Showing posts with label ddc. Show all posts
Showing posts with label ddc. Show all posts

Friday, May 28, 2021

Big storms; small storms

While there were a number of storms during the Central Plains severe weather outbreak on May 26th, one long-lived supercell takes the cake. It persisted for more than 8 hours, dropping giant hail (up to 4" in diameter) and several tornadoes from Hays to Salina, Kansas.

ProbTor version 3 (PTv3) gave much more consistent guidance than version 2, with fewer large fluctuations before tornadogenesis. At 19:32 UTC, about 25 minutes before the first tornado report, PTv3 was at 38% while PTv2 was 11%. At this time, the MRMS azimuthal shears and MESH, SPC significant tornado parameter (> 2), and the GOES intense convection probability (ICP) were leading contributors to the higher ProbTor probability. The ICP is a deep-learning model using GOES ABI + GLM input images. The ICP is a predictor in each PSv3 model. You can see the ICP plotted around this storm in Figure 3, along with ABI imagery and local storm reports. You can also interrogate time series for this storm, saved here

Figure 1: ProbSevere contours (outer contour is for ProbTor value), MRMS MergedRef, and NWS severe weather warnings for a supercell in central Kansas.  

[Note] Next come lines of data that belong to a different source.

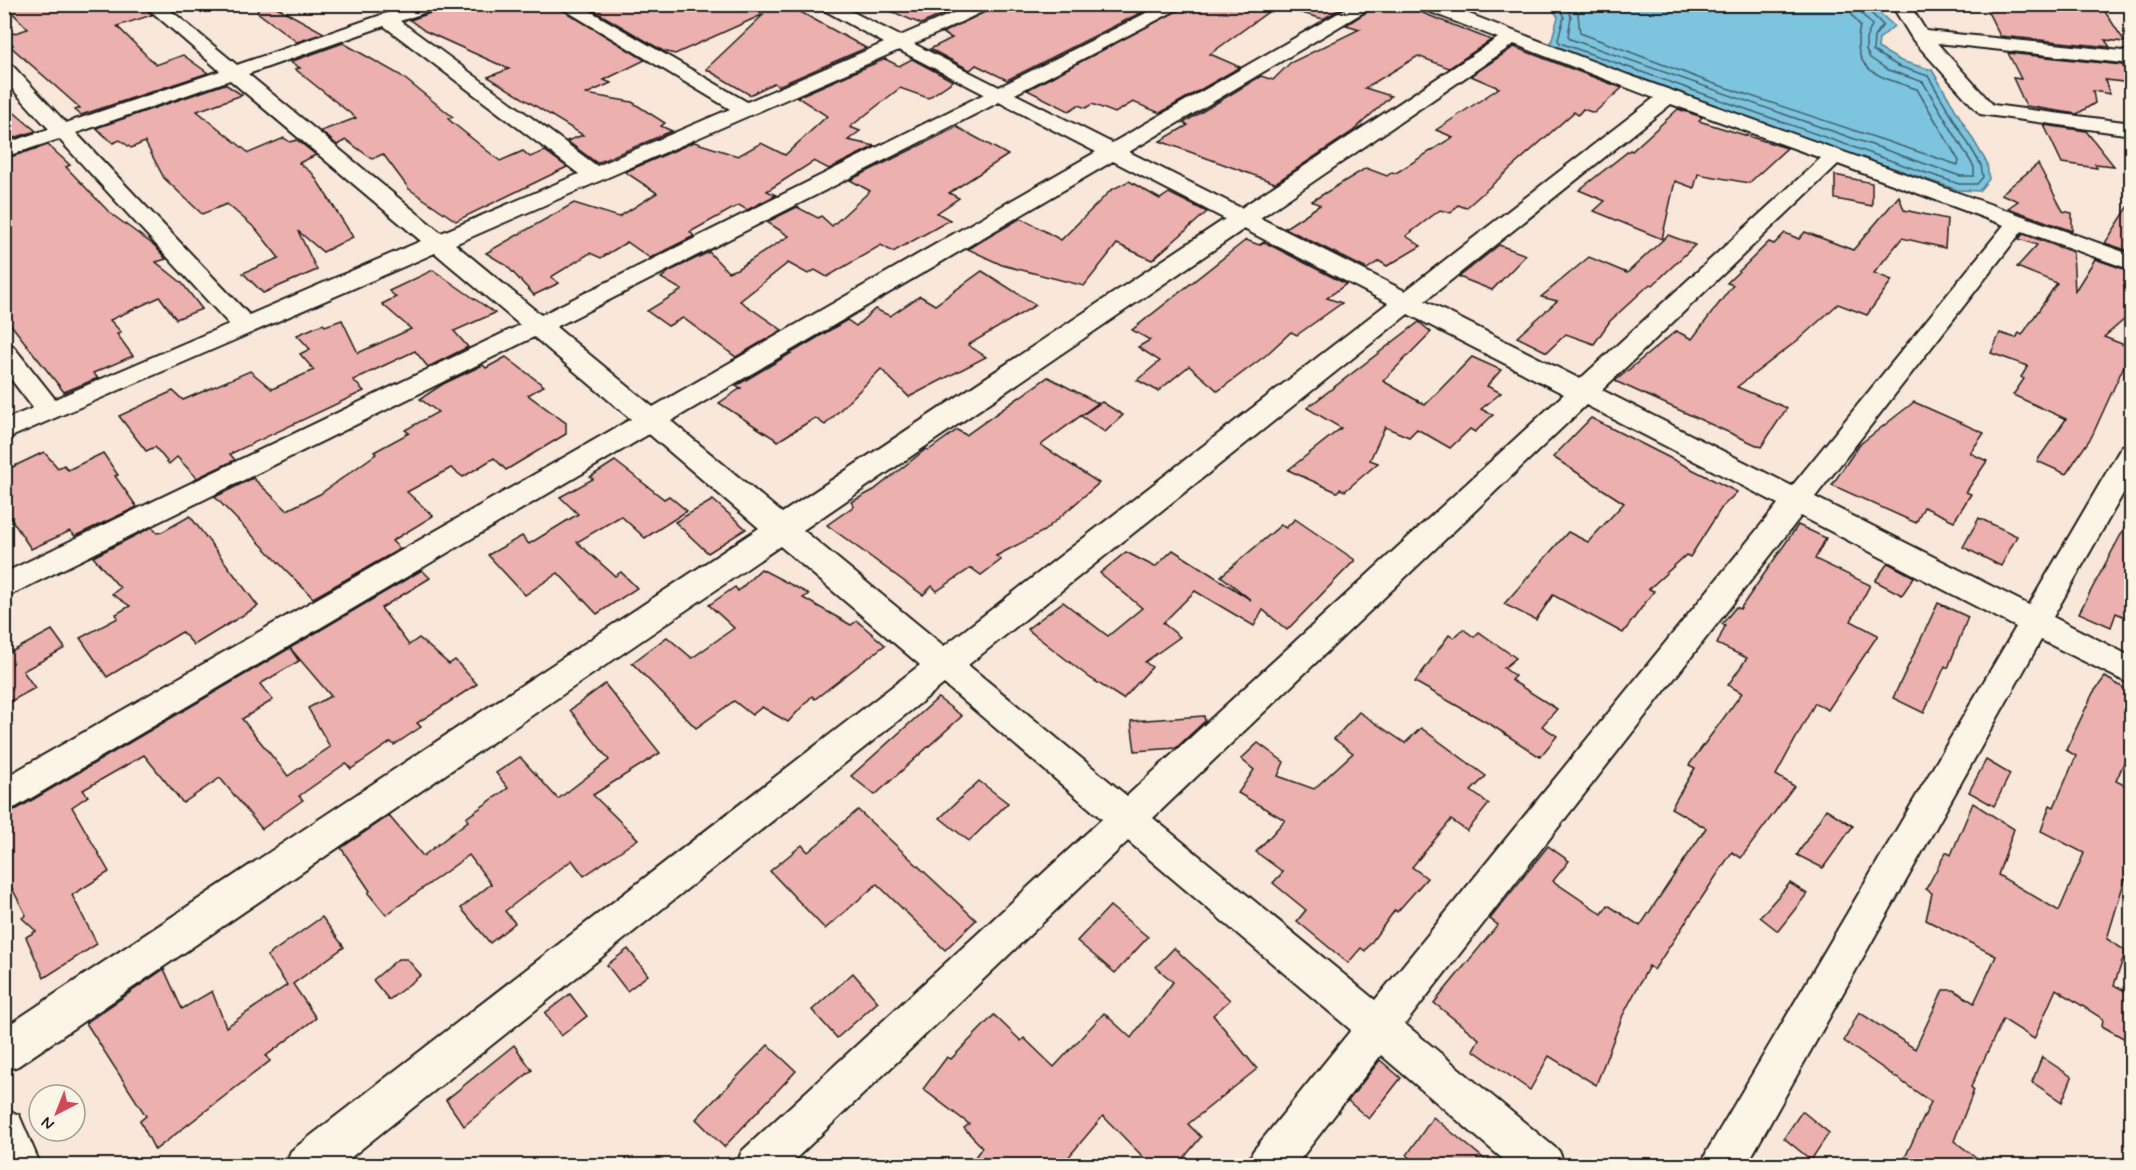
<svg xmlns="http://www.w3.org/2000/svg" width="2136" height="1170" font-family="Mynerve,sans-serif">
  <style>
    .water { fill: #7dc4de; stroke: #568190; stroke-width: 1.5 }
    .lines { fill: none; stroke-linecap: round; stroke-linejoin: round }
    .shore { stroke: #435f6a; stroke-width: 1.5 }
    .building { fill: #ecb0ae; stroke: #1c1c1c; stroke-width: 1.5 }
    .minor-casing { stroke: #1c1c1c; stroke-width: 4 }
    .minor { fill: #fcf5e5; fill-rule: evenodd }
  </style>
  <rect width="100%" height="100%" fill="#f9e7da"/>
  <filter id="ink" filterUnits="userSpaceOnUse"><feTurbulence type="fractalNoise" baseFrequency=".0167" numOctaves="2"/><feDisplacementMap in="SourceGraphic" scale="12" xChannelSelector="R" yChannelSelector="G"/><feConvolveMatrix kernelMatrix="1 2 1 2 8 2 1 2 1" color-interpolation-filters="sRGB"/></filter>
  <g filter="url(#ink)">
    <polygon class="water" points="1550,5 1871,5 1894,26 1879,39 1878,48 1901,61 1932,70 1987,163 1989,179 1979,191 1958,190 1702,103 1550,46 1558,17"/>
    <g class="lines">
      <g class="shore">
        <polyline points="1557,4 1564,17 1558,40 1560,43 1909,167 1959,184 1977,184 1983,177 1981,165 1928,76 1898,66 1873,51 1874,37 1883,25 1869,11 1867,4"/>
        <polyline points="1566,4 1571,17 1568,36 1570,39 1960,176 1974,176 1974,167 1923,82 1888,70 1870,58 1866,50 1866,39 1872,25 1862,14 1860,4"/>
        <path d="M1577,4l3,29 129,49 249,83 1,-4 -42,-72c-36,-12 -68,-17 -57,-63l-8,-11 -1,-11"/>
      </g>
    </g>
    <g class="building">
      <polygon points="4,4 141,4 152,15 117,26 156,65 183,55 208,73 81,115 75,110 80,108 10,46 13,45 5,36 28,29"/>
      <polygon points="261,4 271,4 324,33 297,42 257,12"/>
      <polygon points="443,4 553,4 645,60 604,80 611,83 586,94 632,102 665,123 661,126 672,131 597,163 567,141 583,135 488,77 509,69 425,31 410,20 439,10"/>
      <polygon points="583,4 786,4 866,48 778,86 774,83 750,95 706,69 764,14 675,54 663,51"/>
      <polygon points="874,4 967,4 921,24"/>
      <polygon points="1001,4 1158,4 1007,80 976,65 970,70 930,49 952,38 942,33"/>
      <polygon points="1190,4 1279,4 1210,54 1240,67 1160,113 1133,102 1115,113 1092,104 1086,108 1078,105 1069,111 1027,90"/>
      <polygon points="1299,4 1349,4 1323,19 1298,12"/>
      <polygon points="1379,4 1400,4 1491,40 1449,68 1418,56 1365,88 1391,96 1353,131 1275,183 1160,141 1188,125 1183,123 1261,76 1273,80 1290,63 1360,29 1346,25"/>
      <polygon points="1984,4 2100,4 2125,42 2105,40 2110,47 2000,36"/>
      <polygon points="343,43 400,75 453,117 448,119 500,161 523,151 530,157 545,151 567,167 456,221 409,189 383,154 372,159 346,140 337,145 321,131 356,118 295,69 300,68 290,62"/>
      <polygon points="1514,47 1622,88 1594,113 1583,109 1578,115 1574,112 1466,208 1458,205 1451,213 1440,210 1406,236 1421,246 1387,266 1379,261 1367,269 1285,228 1320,205 1312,201 1366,168 1387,176 1392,172 1396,173 1453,137 1436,130 1499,88 1471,76"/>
      <polygon points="2008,53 2122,65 2132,83 2105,80 2110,94 2093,91 2095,103 2077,114 2026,106 2013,78 2021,79"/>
      <polygon points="885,59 899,66 912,59 953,81 928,98 900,88 850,127 860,131 848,140 875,146 829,169 814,161 767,191 776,195 747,210 739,205 690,232 694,236 650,258 627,242 601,258 590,253 551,277 559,283 534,295 506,265 486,253 574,203 619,217 657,193 625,172 694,142 738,156 761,143 785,155 827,116 797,97"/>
      <polygon points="225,84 242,95 197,111 249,153 284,138 290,142 297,140 316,155 299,163 313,174 353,237 323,252 298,231 317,270 263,293 243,273 279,258 256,229 227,204 202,214 164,178 145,142 131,148 120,140 113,143 96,128"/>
      <polygon points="4,104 36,131 4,141"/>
      <polygon points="1678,109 1702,117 1699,121 1787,148 1749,183 1698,174 1694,188 1675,181 1662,239 1594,211 1605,201 1579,190 1630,150 1632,151"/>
      <polygon points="2044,125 2086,131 2114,166 2095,164 2097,168 2062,163"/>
      <polygon points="957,127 1008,155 949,193 959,198 937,213 950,220 893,252 881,245 827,277 815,270 808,274 788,263 740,301 782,330 736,357 683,318 668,326 647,311 682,290 661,278 670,271 709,252 728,272 737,269 789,236 767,222 797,207 818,218 821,216 832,226 870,191 850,180"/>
      <polygon points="48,145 70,165 66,167 110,213 155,246 166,259 156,262 182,283 202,309 176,319 160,297 110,320 121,332 117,334 133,356 93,373 98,378 64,392 4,316 4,159"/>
      <polygon points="2038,164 2063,211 2072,213 2072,231 2008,208 2018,201 2001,194"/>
      <polygon points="1835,175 1872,183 1872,206 1835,199"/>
      <polygon points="1129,181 1160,199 1169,193 1207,212 1152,260 1117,244 1084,286 1002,265 968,249 1021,218 1061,240 1111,190"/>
      <polygon points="1899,196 1904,210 1947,219 1945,248 1902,238 1874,273 1892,280 1867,315 1838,304 1798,340 1737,387 1787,408 1761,447 1615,381 1676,331 1692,339 1733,285 1727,283 1769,242 1774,244 1785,233 1799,239 1805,232 1853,250"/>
      <polygon points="2132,201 2132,252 2105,243"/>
      <polygon points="2023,234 2073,252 2075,291 2095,259 2132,272 2132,313 2104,337 2132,348 2092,436 2066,474 2037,461 2066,419 2013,395 2024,379 2021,377 2028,366 1991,353 2000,333 2016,338 2019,333 2022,335 2057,283 2017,267 2037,245 2019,239"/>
      <polygon points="1668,235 1695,245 1653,285 1650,284 1610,321 1594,344 1566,334 1547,352 1517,337 1557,301 1541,297 1589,257 1627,273"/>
      <polygon points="1246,240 1259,245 1264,242 1346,284 1327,298 1342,303 1297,335 1291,332 1265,356 1218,391 1189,366 1158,391 1137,380 1160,361 1138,347 1150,340 1132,330"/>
      <polygon points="1499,245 1526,255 1492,290 1459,277"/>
      <polygon points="433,270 495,313 454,331 468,347 428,367 415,351 353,380 364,391 230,454 235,460 197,478 177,457 169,464 155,447 146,451 119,416 173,391 183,400 250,371 272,389 314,370 300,354 310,349 297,335 323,324 325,326 342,320 358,353 411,329 382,304 396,297 389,291"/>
      <polygon points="982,271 1036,305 968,345 986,357 909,397 881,369 825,425 815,418 778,441 719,403 741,388 736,386 739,384 847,320 856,326 875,309 890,316 920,296 935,305"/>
      <polygon points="1419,322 1431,332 1383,381 1425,405 1472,357 1501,370 1487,386 1501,393 1481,409 1493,415 1475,432 1470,429 1450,448 1417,429 1409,437 1385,427 1370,460 1378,463 1345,491 1340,489 1337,492 1288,470 1341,428 1307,408"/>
      <polygon points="506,357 544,386 528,395 566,423 566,434 506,470 494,458 463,477 451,468 407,492 433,516 392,541 400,549 313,598 215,497 253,478 287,510 320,494 376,454 374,452 409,433 405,430 438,412 420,399 443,384 483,365 486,368"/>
      <polygon points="1048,377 1098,403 1041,445 1099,483 1044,531 996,556 1001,560 981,575 971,568 937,591 932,586 923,595 827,525 854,506 851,502 874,490 926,449 929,450 957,430 966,435"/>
      <polygon points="1102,402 1123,415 1105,432 1081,416"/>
      <polygon points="1914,402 1984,433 1970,453 1987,461 1966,492 1971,494 1954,521 1924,507 1916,523 1832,485 1859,445"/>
      <polygon points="1591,418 1737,492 1722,507 1690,557 1686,555 1649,589 1654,591 1623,633 1553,595 1536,620 1504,604 1568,532 1588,542 1624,503 1553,457"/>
      <polygon points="44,452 58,468 64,465 68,470 103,453 118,475 115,476 137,507 75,536 70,531 31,549 4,508 4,471"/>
      <polygon points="615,461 664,499 669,496 687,511 645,538 621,516 577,542 615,576 621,572 637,588 597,614 558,573 525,595 488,555 522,536 529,544 578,514 560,497 593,479 590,477"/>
      <polygon points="713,500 746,529 708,553 675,522"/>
      <polygon points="2132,514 2132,620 2116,613 2111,627 2079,613"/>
      <polygon points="190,516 258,606 194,645 182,632 107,677 80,638 118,618 116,614 130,606 112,594 120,588 93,557 152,527 157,533 162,532"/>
      <polygon points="1979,518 2017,536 2001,566 1963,547"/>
      <polygon points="1295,519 1355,560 1287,630 1263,610 1254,626 1195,591 1163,623 1180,637 1145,662 1152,667 1123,699 1090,678 1027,629 1063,602 1108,636 1142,608 1100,573 1126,552 1155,567 1173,550 1251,600 1221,576 1281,525 1286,528"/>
      <polygon points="1798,525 1826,538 1815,559 1870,585 1851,621 1878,635 1828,710 1815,703 1776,775 1794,786 1741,858 1732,852 1654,970 1649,966 1623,1015 1596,1085 1549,1056 1530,1090 1473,1050 1479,1039 1434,1003 1498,925 1490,919 1548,846 1569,861 1553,881 1602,914 1608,905 1640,926 1706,828 1671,808 1695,768 1689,765 1742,693 1728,685 1747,658 1717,644 1725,626 1722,624 1736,607 1740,609"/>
      <polygon points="1888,563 1914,577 1902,595 1875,581"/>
      <polygon points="761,569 809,594 803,598 851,625 857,621 885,645 815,699 812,696 788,722 762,707 752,715 734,701 696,728 632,663 667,637 692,658 734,628 709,605 735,587 738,591"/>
      <polygon points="422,570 430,578 381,608 409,645 419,638 449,664 455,660 477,684 417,723 421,727 394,745 391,742 351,769 346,763 299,796 303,800 262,829 220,778 183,803 144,755 83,790 88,796 72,807 109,872 72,895 97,944 44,978 26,937 36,931 22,918 26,915 4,873 4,813 17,809 290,648 299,661 260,684 273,700 242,719 288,776 330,747 308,708 331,696 290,648"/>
      <polygon points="1938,603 1968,617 1948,668 1945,666 1924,713 1893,698"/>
      <polygon points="1463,629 1474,637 1479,632 1516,658 1504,668 1515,676 1511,680 1557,709 1542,726 1557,736 1540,757 1493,726 1415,682 1449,635 1454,638"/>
      <polygon points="52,630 65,648 23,671 35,688 4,705 4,643 11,652"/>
      <polygon points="2105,677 2132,693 2132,744 2116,781 2132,789 2132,882 2125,879 2107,939 2126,951 2114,985 2132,995 2132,1043 2102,1026 2103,1019 2056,989 2034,1039 2003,1019 1971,1087 1974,1090 1954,1141 1988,1166 1901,1166 1931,1102 1844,1041 1859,1012 1915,1049 1943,990 1954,990 1974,1003 1996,956 1926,920 1932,893 1926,889 1946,852 1951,855 1973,803 2014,829 1998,875 2059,911 2084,853 2041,831 2050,805 2054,807 2076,756 2066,750 2093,693"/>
      <polygon points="605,684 660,753 593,795 638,839 584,876 572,860 505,911 515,923 490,943 461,908 491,884 469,855 386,915 368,893 370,891 341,848 389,816 423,856 468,821 466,818 508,788 496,773 520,757 558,799 609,760 570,710"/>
      <polygon points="938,698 962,716 875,795 851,776"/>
      <polygon points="1359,712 1405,743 1421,728 1486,776 1471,791 1489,804 1467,831 1451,820 1412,867 1427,878 1397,912 1395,910 1365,951 1361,948 1348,963 1297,921 1306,910 1273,883 1283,872 1256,852 1285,820 1238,793 1254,770 1241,759 1258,743 1284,762 1278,776 1314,789 1353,753 1334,739"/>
      <polygon points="1204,716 1205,721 1176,748 1135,751 1131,721"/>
      <polygon points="1986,760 2010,774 1994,806 1969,792"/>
      <polygon points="979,781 1008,803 969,841 940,818"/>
      <polygon points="1826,809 1853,826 1823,868 1797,855"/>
      <polygon points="858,810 976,920 945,950 877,884 825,929 770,871 802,845 808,852"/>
      <polygon points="1790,883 1807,894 1778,931 1760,917"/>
      <polygon points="1110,906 1148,937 1115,973 1077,941"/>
      <polygon points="322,917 344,947 293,984 316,1018 266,1056 270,1061 155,1150 140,1121 146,1116 86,1023 164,969 182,1009 212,991 226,1027 287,985 267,956"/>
      <polygon points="1174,948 1230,1000 1213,1015 1257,1069 1188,1124 1201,1137 1177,1166 1152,1166 1103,1116 1061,1166 969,1166 982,1147 964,1128 969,1124 923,1089 947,1057 951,1059 994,1015 1021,1041 1024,1038 1054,1067 1104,1013 1131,1038 1173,982 1156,967"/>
      <polygon points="628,949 648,975 627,991 607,965"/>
      <polygon points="398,959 407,959 421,975 389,1000 373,980"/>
      <polygon points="853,973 878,1002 837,1038 812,1010"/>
      <polygon points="570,994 587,1016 561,1036 545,1013"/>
      <polygon points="514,1045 532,1070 464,1126 446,1100"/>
      <polygon points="768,1045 796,1071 724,1147 696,1119"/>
      <polygon points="2042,1057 2072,1077 2062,1102 2032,1082"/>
      <polygon points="1380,1060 1401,1078 1369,1119 1348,1101"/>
      <polygon points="1802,1111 1829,1133 1811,1160 1784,1138"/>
      <polygon points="1433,1117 1493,1166 1420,1166 1407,1155"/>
    </g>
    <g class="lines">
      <g class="minor-casing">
        <g id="minor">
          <path d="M143,4h20l74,61 176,-61h28l-3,4 -38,13 197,145 133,-57 -175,-105h23l169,98 137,-59 -71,-39h24l63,32 74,-32h25l-85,40 85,43 165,-83h24l-173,90 97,49 242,-139h23l-248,148 112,56 257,-170 -78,-30 -3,-4h26l185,71 504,180v15l-110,-39 -207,266 214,108 93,-159 10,-2v34l-79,139 79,40v28l-91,-45 -295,526h-45l6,-15 309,-524 -215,-111 -396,508 154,127 6,15h-54l-130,-111 -86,111h-48l6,-15 98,-121 -223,-189 -340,325h-52l6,-15 360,-332 -158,-135 -604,482h-55l6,-15 629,-486 -140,-119 -762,520 -14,6v-44l755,-500 -110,-94 -633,373 -12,4v-33l627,-359 -97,-82 -530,261v-25l516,-248 -85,-72 -431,187v-20l29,-12 -29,-38v-26l9,2 42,53 174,-75 -170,-185 -55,18v-13l45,-15 -45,-49v-18l7,2 55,59 154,-52zM384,26l195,148 -138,59 -193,-159zM1514,44l140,54 -249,193 -145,-73zM899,50l85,44 -443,221 -86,-71zM230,80l191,161 -172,74 -173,-182zM999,102l97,50 -443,255 -97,-80zM1671,104l150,54 -241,221 -155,-78zM1113,161l112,58 -443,294 -111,-92zM1838,164l166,61 -212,261 -190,-96zM1244,229l144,74 -444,343 -141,-116zM1408,314l156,80 -437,402 -159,-131zM1586,405l192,99 -403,496 -222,-182z"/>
          <polygon points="1891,4 1909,4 1926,31 2132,52 2132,64 1937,43 1993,105 2132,123 2132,135 1980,114 1913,40"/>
          <polygon points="4,1109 19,1115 41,1166 4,1166"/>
        </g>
      </g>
      <use href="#minor" class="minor"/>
    </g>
  </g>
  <rect width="2136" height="1170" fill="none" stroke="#fcf5e5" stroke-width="24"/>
  <rect x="12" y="12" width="2112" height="1146" fill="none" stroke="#1c1c1c" stroke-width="2" filter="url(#ink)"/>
  <g transform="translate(57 1113) rotate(222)"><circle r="28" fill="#fcf5e5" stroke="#a29e95" stroke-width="1.5"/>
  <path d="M0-4.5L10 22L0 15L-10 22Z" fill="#d1495b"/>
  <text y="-9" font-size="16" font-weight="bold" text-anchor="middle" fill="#1c1c1c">N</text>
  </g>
</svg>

Figure 2: Time series of PSv3 models for the storm in Figure 1. 


Figure 3: ICP contours and local storm reports for a storm in central Kansas.


Even though the big storms on the Plains usually get all of the attention, severe weather was ongoing elsewhere. In Akron, Ohio, for instance, a storm in a more marginal environment (30 kt eff. shear; 700 J/kg MUCAPE) downed numerous trees. At 17:06 UTC, about 30 minutes before the first reports of downed trees, PSv3 was at 62% while PSv2 was 24%. The strong mean wind 1-3 km AGL (33 kts), moderate ENI lightning density (0.66 fl/km^2/min), favorable 0-3 km lapse rate (8.2 C/km) and MRMS azimuthal shears were the highest contributors to PSv3 at this time. 

Figure 4: ProbSevere contours, MRMS MergedRef, and NWS severe weather warnings for a storm near Akron, Ohio.

Figure 5: Time series of PSv3 and PSv2 for the storm in Figure 4. 


And yesterday, a storm in far southern Illinois damaged mobile homes near Vienna. PSv3 was picking up on this storm much better than PSv2, with a probability of 46% about 15 minutes before the report (PSv2 was 3%). The MRMS VIL (27 kg/m^2), low-level lapse rate (7.9 C/km), ENI lightning density (0.34 fl/km^2/min), MRMS 3-6 km azimuthal shear (moderate), and satellite growth rate (moderate) were the top contributors. 

We hope these examples illustrate some of the improvements users can expect to see with PSv3.

Figure 6: ProbSevere contours and MRMS MergedRef for a storm in southern Illinois.

Figure 7: Time series of PSv3 and PSv2 for the storm in Figure 6.